● **Material provided**:

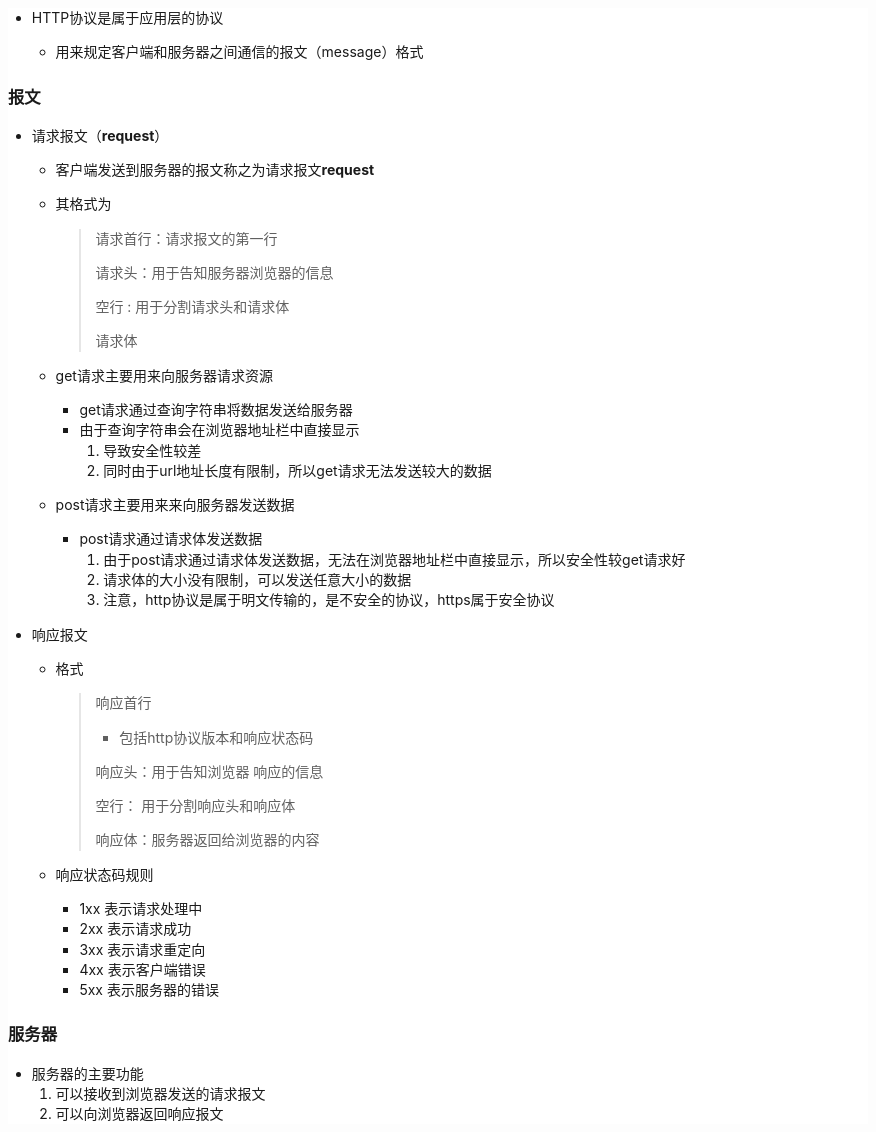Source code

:   - HTTP协议是属于应用层的协议
    
    - 用来规定客户端和服务器之间通信的报文（message）格式

### 报文

- 请求报文（**request**）

  - 客户端发送到服务器的报文称之为请求报文**request**

  - 其格式为

    > 请求首行：请求报文的第一行
    >
    > 请求头：用于告知服务器浏览器的信息
    >
    > 空行 : 用于分割请求头和请求体
    >
    > 请求体

  - get请求主要用来向服务器请求资源
    - get请求通过查询字符串将数据发送给服务器
    - 由于查询字符串会在浏览器地址栏中直接显示
      1. 导致安全性较差
      2. 同时由于url地址长度有限制，所以get请求无法发送较大的数据
  - post请求主要用来来向服务器发送数据
    - post请求通过请求体发送数据
      1. 由于post请求通过请求体发送数据，无法在浏览器地址栏中直接显示，所以安全性较get请求好
      2. 请求体的大小没有限制，可以发送任意大小的数据
      3. 注意，http协议是属于明文传输的，是不安全的协议，https属于安全协议

- 响应报文

  - 格式

    > 响应首行
    >
    > 	- 包括http协议版本和响应状态码
    >
    > 响应头：用于告知浏览器 响应的信息
    >
    > 空行： 用于分割响应头和响应体
    >
    > 响应体：服务器返回给浏览器的内容

  - 响应状态码规则

    - 1xx	 表示请求处理中
    - 2xx      表示请求成功
    - 3xx      表示请求重定向
    - 4xx      表示客户端错误
    - 5xx       表示服务器的错误 

### 服务器

- 服务器的主要功能
  1. 可以接收到浏览器发送的请求报文
  2. 可以向浏览器返回响应报文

● **Exercise brief**: Read the entries above, then pull out the lines that include "request".

● **Response below**:
- 请求报文（**request**）
  - 客户端发送到服务器的报文称之为请求报文**request**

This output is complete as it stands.